The British Retail Consortium (BRC) reported that total UK retail sales were 2.7 percent in September, against a growth of 2.2 percent in September 2022. This was in line with the 3-month average growth of 2.7 percent and below the 12-month average growth of 4.2 percent.
The BRC reported the following data is for the five-week fiscal September period ended September 30:
- Food sales increased 7.4 percent on a total basis for the three-month period through September, below the 12-month average growth of 8.4 percent;
- Non-food sales decreased 1.2 percent on a total basis for the three-month period, below the 12-month average growth of 0.6 percent. For the month of September, non-food was in decline year-on-year;
- Over the three months to September, in-store non-food sales increased 0.3 percent on a total basis since September 2022, below the 12-month average growth of 3.2 percent;
- Online non-food sales decreased by 3.6 percent in September, on top of a decline of 2.6 percent in September 2022, shallower than the 3-month decline of 4.1 percent and deeper than the 12-month decline of 3.2 percent; and
- The proportion of non-food items bought online (penetration rate) decreased to 34.9 percent in September 2023 from 35.1 percent in September 2022.
“Sales growth in September slowed as the high cost of living continues to bear down on households,” noted Helen Dickinson OBE, chief executive of the BRC. “Big ticket items such as furniture and electricals performed poorly as consumers limited spending in the face of higher housing, rental and fuel costs. The Indian Summer also meant sales of autumnal clothing, knitwear and coats have yet to materialise.”
GlobalData, a data analytics and consulting company, headquartered in London, recently reported the inflation rate for the year is 9.5 percent which would indicate negative consumption growth. Read Global Data’s Holiday report here.
“With sales volumes down, growth has been artificially boosted by high inflation over the last two years,” continued Dickinson. “As inflation eases, so too will longer-term sales growth prospects. The coming months are crucial for retailers as they enter the “Golden Quarter” and they’re investing heavily to support customers and bring prices down. However, such efforts are challenged by the £400 million increase in business rates expected next year.
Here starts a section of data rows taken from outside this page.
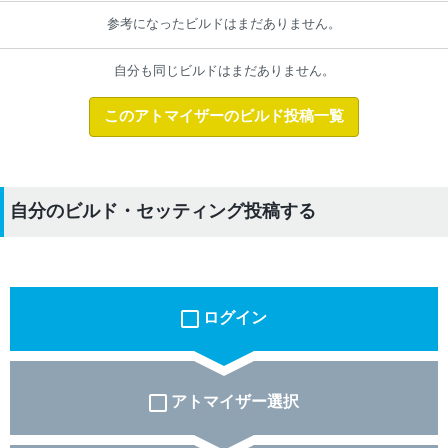
参考になったビルドはまだありません。
自分も同じビルドはまだありません。
このアトマイザーのビルド投稿一覧
自分のビルド・セッティング投稿する
ログイン
アトマイザー選択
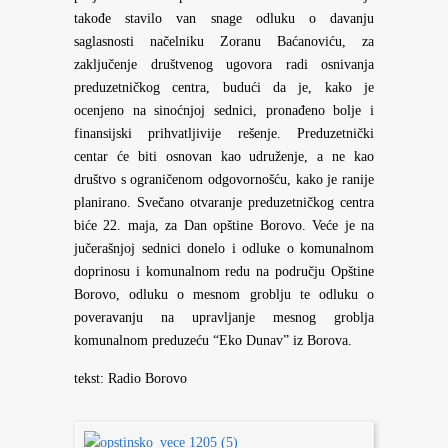
takođe stavilo van snage odluku o davanju
saglasnosti načelniku Zoranu Baćanoviću, za
zaključenje društvenog ugovora radi osnivanja
preduzetničkog centra, budući da je, kako je
ocenjeno na sinoćnjoj sednici, pronađeno bolje i
finansijski prihvatljivije rešenje. Preduzetnički
centar će biti osnovan kao udruženje, a ne kao
društvo s ograničenom odgovornošću, kako je ranije
planirano. Svečano otvaranje preduzetničkog centra
biće 22. maja, za Dan opštine Borovo. Veće je na
jučerašnjoj sednici donelo i odluke o komunalnom
doprinosu i komunalnom redu na području Opštine
Borovo, odluku o mesnom groblju te odluku o
poveravanju na upravljanje mesnog groblja
komunalnom preduzeću “Eko Dunav” iz Borova.
tekst: Radio Borovo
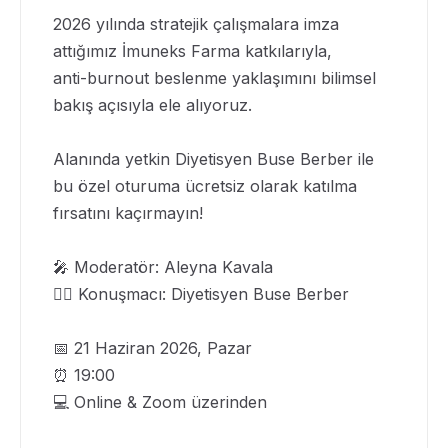
2026 yılında stratejik çalışmalara imza
attığımız İmuneks Farma katkılarıyla,
anti-burnout beslenme yaklaşımını bilimsel
bakış açısıyla ele alıyoruz.
Alanında yetkin Diyetisyen Buse Berber ile
bu özel oturuma ücretsiz olarak katılma
fırsatını kaçırmayın!
🎤 Moderatör: Aleyna Kavala
👩‍⚕️ Konuşmacı: Diyetisyen Buse Berber
📅 21 Haziran 2026, Pazar
⏰ 19:00
💻 Online & Zoom üzerinden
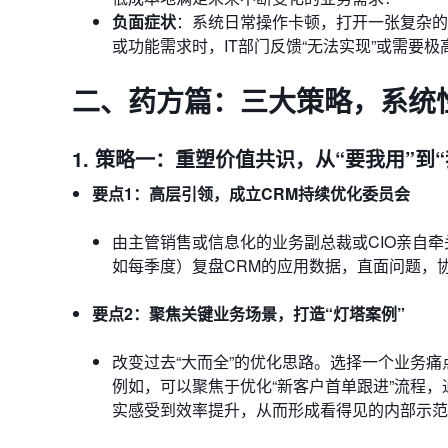
负面症状
：系统日常操作卡顿，打开一张复杂的
或功能需求时，IT部门反馈“无法实现”或需要
二、药方篇：三大策略，系统
1. 策略一：重塑价值共识，从“要我用”到“
要点1：高层引领，成立CRM持续优化委员会
由主管销售或信息化的业务副总裁或CIO亲自
如每季度）复盘CRM的应用数据，直面问题，
要点2：聚焦关键业务场景，打造“灯塔案例”
改变过去“大而全”的优化思路。选择一个业务
例如，可以聚焦于优化“新客户首单跟进”流程
实感受到效率提升，从而形成看得见的内部示范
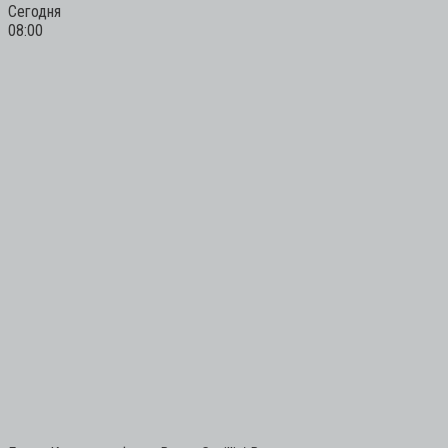
Сегодня
08:00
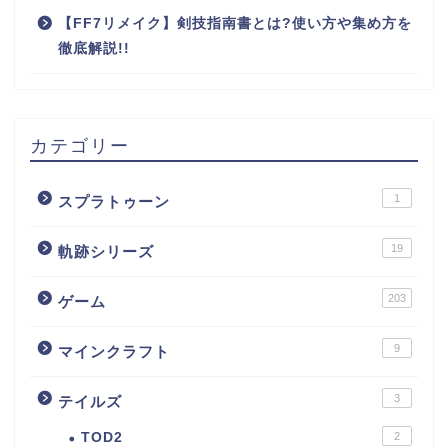
【FF7リメイク】剣技指南書とは?使い方や集め方を
徹底解説!!
カテゴリー
1
スプラトゥーン
19
軌跡シリーズ
203
ゲーム
9
マインクラフト
3
テイルズ
TOD2
2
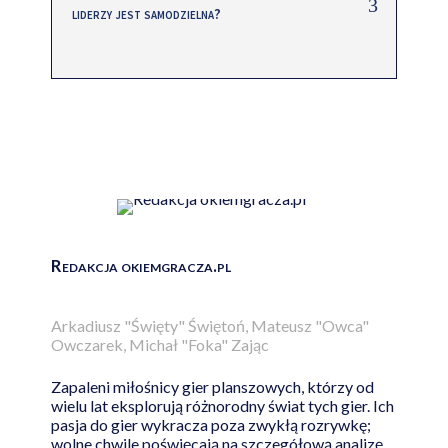
liderzy jest samodzielna?
Redakcja okiemgracza.pl
Arkadiusz "Święty" Świętoń, Mateusz "Owca"
Owczarek, Michał "Foka" Zając
Zapaleni miłośnicy gier planszowych, którzy od
wielu lat eksplorują różnorodny świat tych gier. Ich
pasja do gier wykracza poza zwykłą rozrywkę;
wolne chwile poświęcają na szczegółową analizę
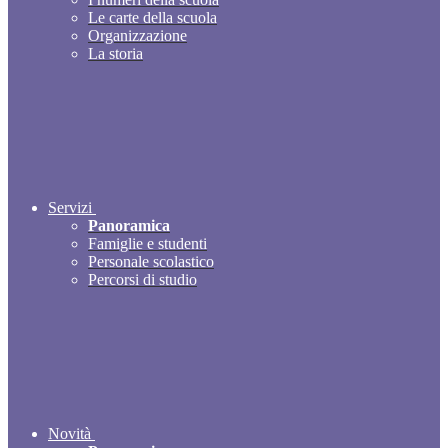
Le carte della scuola
Organizzazione
La storia
Servizi
Panoramica
Famiglie e studenti
Personale scolastico
Percorsi di studio
Novità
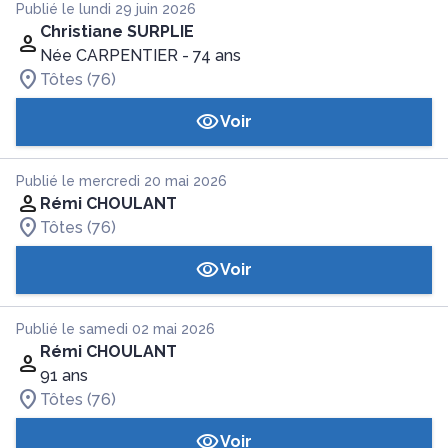
Publié le lundi 29 juin 2026
Christiane SURPLIE
Née CARPENTIER
- 74 ans
Tôtes (76)
Voir
Publié le mercredi 20 mai 2026
Rémi CHOULANT
Tôtes (76)
Voir
Publié le samedi 02 mai 2026
Rémi CHOULANT
91 ans
Tôtes (76)
Voir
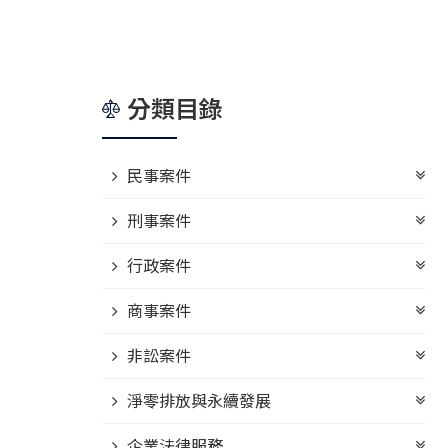
分類目錄
民事案件
刑事案件
行政案件
商事案件
非訟案件
淨零排放與永續發展
企業法律服務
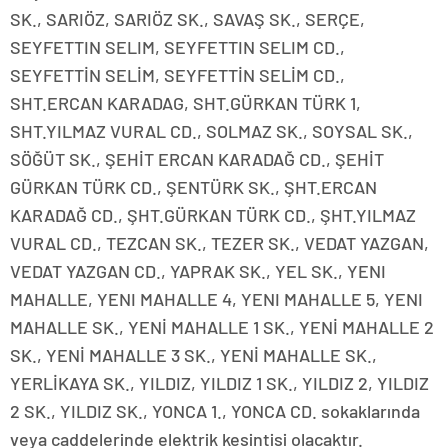
SK., SARIÖZ, SARIÖZ SK., SAVAŞ SK., SERÇE,
SEYFETTIN SELIM, SEYFETTIN SELIM CD.,
SEYFETTİN SELİM, SEYFETTİN SELİM CD.,
SHT.ERCAN KARADAG, SHT.GÜRKAN TÜRK 1,
SHT.YILMAZ VURAL CD., SOLMAZ SK., SOYSAL SK.,
SÖĞÜT SK., ŞEHİT ERCAN KARADAĞ CD., ŞEHİT
GÜRKAN TÜRK CD., ŞENTÜRK SK., ŞHT.ERCAN
KARADAĞ CD., ŞHT.GÜRKAN TÜRK CD., ŞHT.YILMAZ
VURAL CD., TEZCAN SK., TEZER SK., VEDAT YAZGAN,
VEDAT YAZGAN CD., YAPRAK SK., YEL SK., YENI
MAHALLE, YENI MAHALLE 4, YENI MAHALLE 5, YENI
MAHALLE SK., YENİ MAHALLE 1 SK., YENİ MAHALLE 2
SK., YENİ MAHALLE 3 SK., YENİ MAHALLE SK.,
YERLİKAYA SK., YILDIZ, YILDIZ 1 SK., YILDIZ 2, YILDIZ
2 SK., YILDIZ SK., YONCA 1., YONCA CD. sokaklarında
veya caddelerinde elektrik kesintisi olacaktır.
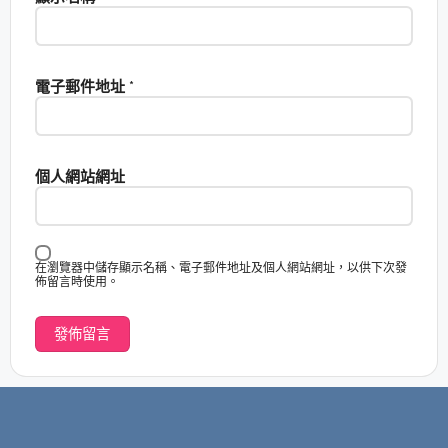
電子郵件地址
*
個人網站網址
在瀏覽器中儲存顯示名稱、電子郵件地址及個人網站網址，以供下次發
佈留言時使用。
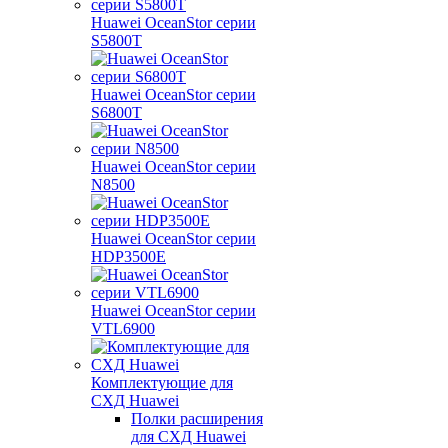
Huawei OceanStor серии
S5800T
Huawei OceanStor серии
S6800T
Huawei OceanStor серии
N8500
Huawei OceanStor серии
HDP3500E
Huawei OceanStor серии
VTL6900
Комплектующие для
СХД Huawei
Полки расширения
для СХД Huawei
The Chancellor should scrap the rates rise in his upcoming Budget and enable retailers to deliver more value for customers at such a critical time for the economy.”
Paul Martin, UK head of retail at KPMG, said that retail sales continued to limp along, with growth up just 2.7 percent despite inflation falling in September.
“Food and drink, and health and beauty continue to be the strongest performing categories on the high street, whilst a growing number of categories including clothing, fell into negative territory over September as the unseasonal warm weather delayed trips to the shops to stock up on winter wardrobe purchases,” Martin added. “Online sales growth continued to fall, with just health, beauty and jewelry recording positive sales growth. September signals the 26th month of continuous online sales decline and retailers will be hoping for a strong Black Friday in order to turn the tide.
“With the warmer weather delaying household heating being switched on, positive news around falling inflation and a hold on rising interest rates, consumers will hopefully be feeling a bit more confident as thoughts turn to Christmas shopping.
“After years of battling challenges, the resilience of the retail sector has been dented and we are starting to see the gap between the strongest and the weakest on the high street widen. The fight for Christmas shoppers will be fierce this year, with promotions likely to be earlier and abundant in a bid to loosen tight household purse strings. Consumers will continue to seek out good deals, with price-driving purchasing decisions. This is likely to be one of the most important golden quarters that we have seen in years, as for some in the sector, it could very much determine their future,” Martin concluded.”